Secondo le idee moderne degli scienziati, il cosiddetto strato crepuscolare dell'oceano - queste sono profondità da 200 a 1000 metri, dove penetra poca luce - circa 6 miliardi di tonnellate di carbonio sono legate ogni anno. Questa stessa fabbrica naturale sta combattendo le emissioni di CO2 in tutto il mondo, ma questa lotta sta portando ad un aumento dell'acidità delle acque oceaniche. Di conseguenza, il mondo naturale degli oceani soffre: coralli, gusci di crostacei vengono distrutti dall'aumento dell'acidità e la crescita del plancton viene ridotta.

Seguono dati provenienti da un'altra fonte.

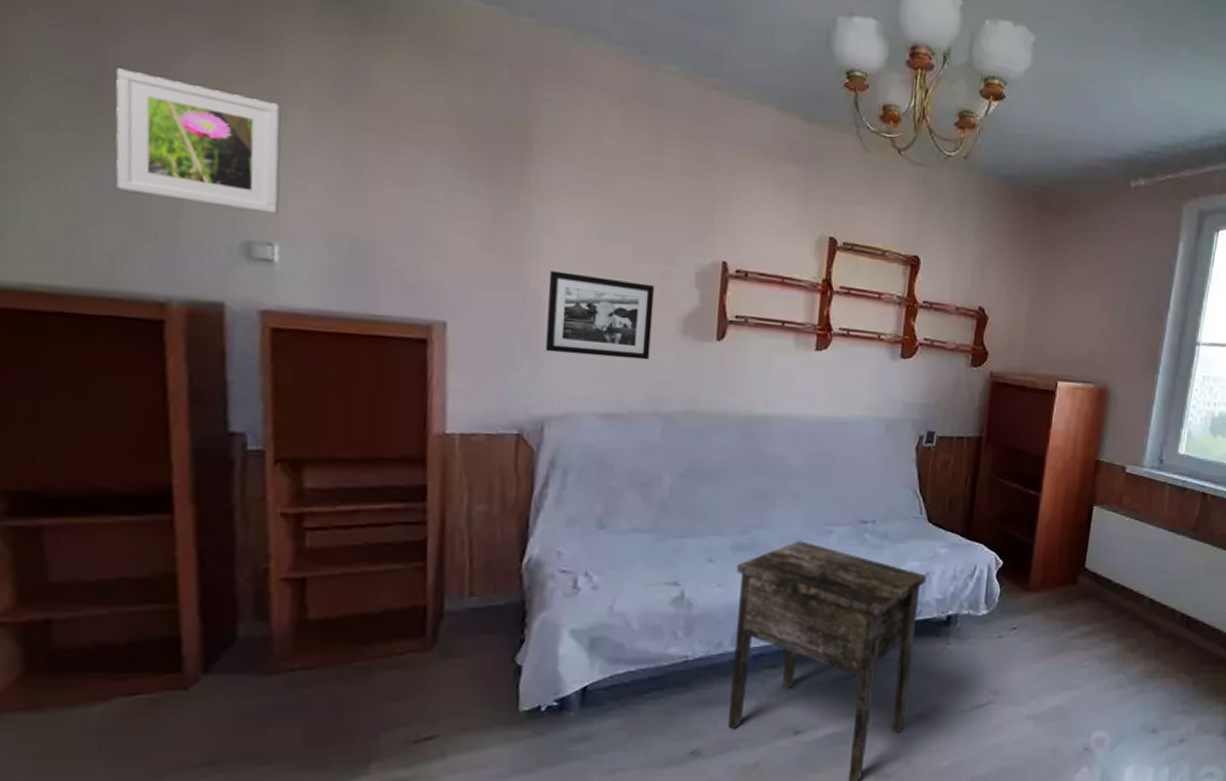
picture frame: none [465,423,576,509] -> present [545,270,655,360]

Gli scienziati non possono dire con assoluta certezza quanto l'oceano possa mitigare le emissioni di carbonio in eccesso nell'atmosfera e quando questo meccanismo andrà in tilt. La raccolta del carbonio dalle acque oceaniche può aiutare gli oceani a ripristinare o mantenere i meccanismi di autoregolamentazione. Inoltre, il carbonio viene estratto dall'acqua non da solo, ma nel processo di sintesi dell'acido cloridrico. L'azienda hawaiana Heimdal ha sviluppato e avviato la produzione di acido cloridrico dalle acque oceaniche, con il ritorno dell'acqua dissalata. Così facendo, riduce al meglio l'acidità delle acque, ne estrae carbonio e guadagna vendendo materie prime chimiche alle aziende che ne hanno bisogno. Se il processo mostra i suoi vantaggi economici, Heimdal amplierà la produzione.